My prediction is that the main impact is to make it easier for people to throw together quick MVPs and prototypes. It might also make it easier for people to jump into new languages or frameworks.

I predict it won't impact mainstream corporate programming much. The dirty secret of most tech companies is that programmers don't actually spend that much time programming. If I only spend 5 hours per week writing code, cutting that time down to 4 hours while potentially reducing code quality isn't a trade anyone will really want to make.

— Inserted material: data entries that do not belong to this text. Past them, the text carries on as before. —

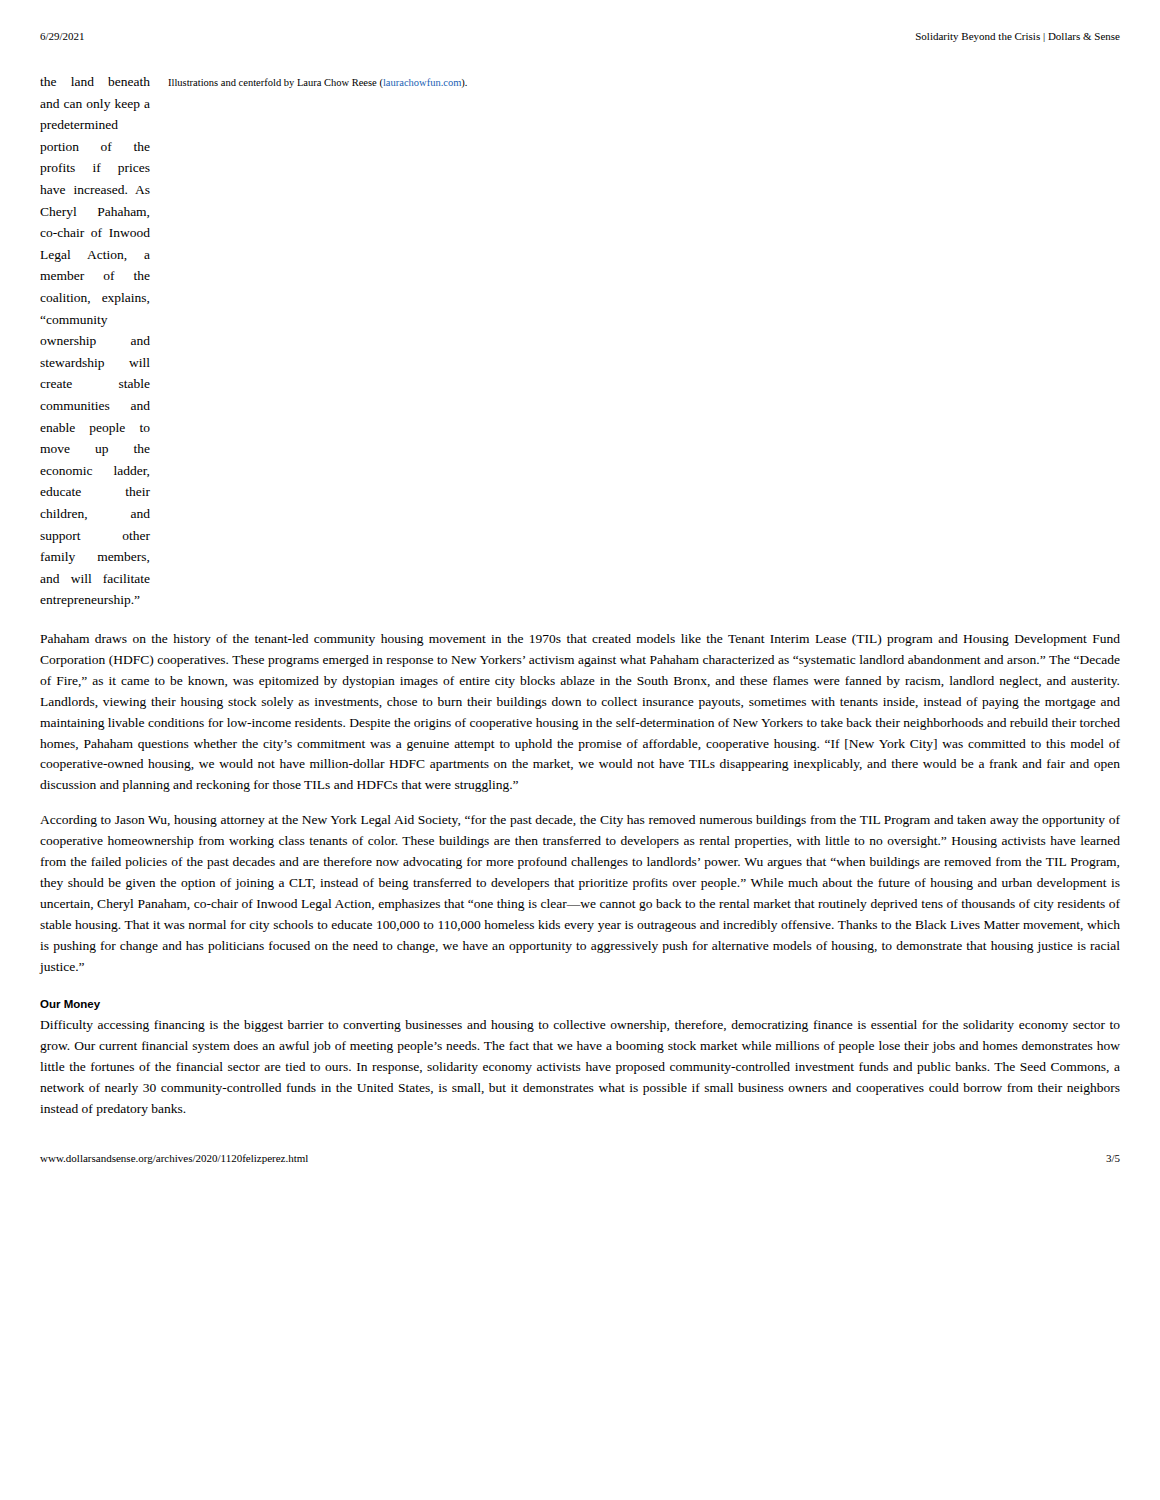6/29/2021
Solidarity Beyond the Crisis | Dollars & Sense
the land beneath and can only keep a predetermined portion of the profits if prices have increased. As Cheryl Pahaham, co-chair of Inwood Legal Action, a member of the coalition, explains, “community ownership and stewardship will create stable communities and enable people to move up the economic ladder, educate their children, and support other family members, and will facilitate entrepreneurship.”
Illustrations and centerfold by Laura Chow Reese (laurachowfun.com).
Pahaham draws on the history of the tenant-led community housing movement in the 1970s that created models like the Tenant Interim Lease (TIL) program and Housing Development Fund Corporation (HDFC) cooperatives. These programs emerged in response to New Yorkers’ activism against what Pahaham characterized as “systematic landlord abandonment and arson.” The “Decade of Fire,” as it came to be known, was epitomized by dystopian images of entire city blocks ablaze in the South Bronx, and these flames were fanned by racism, landlord neglect, and austerity. Landlords, viewing their housing stock solely as investments, chose to burn their buildings down to collect insurance payouts, sometimes with tenants inside, instead of paying the mortgage and maintaining livable conditions for low-income residents. Despite the origins of cooperative housing in the self-determination of New Yorkers to take back their neighborhoods and rebuild their torched homes, Pahaham questions whether the city’s commitment was a genuine attempt to uphold the promise of affordable, cooperative housing. “If [New York City] was committed to this model of cooperative-owned housing, we would not have million-dollar HDFC apartments on the market, we would not have TILs disappearing inexplicably, and there would be a frank and fair and open discussion and planning and reckoning for those TILs and HDFCs that were struggling.”
According to Jason Wu, housing attorney at the New York Legal Aid Society, “for the past decade, the City has removed numerous buildings from the TIL Program and taken away the opportunity of cooperative homeownership from working class tenants of color. These buildings are then transferred to developers as rental properties, with little to no oversight.” Housing activists have learned from the failed policies of the past decades and are therefore now advocating for more profound challenges to landlords’ power. Wu argues that “when buildings are removed from the TIL Program, they should be given the option of joining a CLT, instead of being transferred to developers that prioritize profits over people.” While much about the future of housing and urban development is uncertain, Cheryl Panaham, co-chair of Inwood Legal Action, emphasizes that “one thing is clear—we cannot go back to the rental market that routinely deprived tens of thousands of city residents of stable housing. That it was normal for city schools to educate 100,000 to 110,000 homeless kids every year is outrageous and incredibly offensive. Thanks to the Black Lives Matter movement, which is pushing for change and has politicians focused on the need to change, we have an opportunity to aggressively push for alternative models of housing, to demonstrate that housing justice is racial justice.”
Our Money
Difficulty accessing financing is the biggest barrier to converting businesses and housing to collective ownership, therefore, democratizing finance is essential for the solidarity economy sector to grow. Our current financial system does an awful job of meeting people’s needs. The fact that we have a booming stock market while millions of people lose their jobs and homes demonstrates how little the fortunes of the financial sector are tied to ours. In response, solidarity economy activists have proposed community-controlled investment funds and public banks. The Seed Commons, a network of nearly 30 community-controlled funds in the United States, is small, but it demonstrates what is possible if small business owners and cooperatives could borrow from their neighbors instead of predatory banks.
www.dollarsandsense.org/archives/2020/1120felizperez.html
3/5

I expect its impact will mostly be in helping junior devs get around the "blank page" problem quickly. I don't see it having much impact beyond that, not with GPT-3 being the backend

If Copilot improves programming significantly-enough it might be a huge blow to makers of other IDE's and text editors unless they provide an API for others to use. I don't expect re-implementing Copilot-esque prediction is in the wheelhouse of places like Jetbrains or any of the open source editors. 

According to the FAQ they're focusing on VS Code which comes from the same parent company as Github (Microsoft).

I've been using GitHub's official Copilot plugin for PyCharm for a couple of weeks. Nice to see that they reached outside of their corporate parent to make this.

The plugin is a bit buggy, but very usable.  Copilot is a good assistant.

I expect that it will help with the tedious parts of programming that require you to know details about specific libraries. It will make those parts of programming that are "google -> stackoverflow -> find correct answer -> copy-paste into code" much fater, but I expect it to struggle on truly novel stuff, on scientific programming and anything research-level. If this thing can auto-complete a new finite-element PDE solver in a way that isn't useless, I will be both impressed and scared.

3 comments, sorted by Click to highlight new comments since:

I don't really understand why code generation is the focus. I would expect that code review is an area where automated process that aren't fully reliable would generate more value. 

Agreed, but code generation is a more natural fit for a GPT-style language model. GPT-3 and Codex use massive training sets; I would guess that the corpus of human code reviews is not nearly so big.

I would think that code generation has a much greater appeal to people / is more likely to go viral than code review tools. The latter surely is useful and I'm certain it will be added relatively soon to github/gitlab/bitbucket etc., but if OpenAI wanted to start out building more hype about their product in the world, then generating code makes more sense (similar to how art generating AIs are everywhere now, but very few people would care about art critique AIs).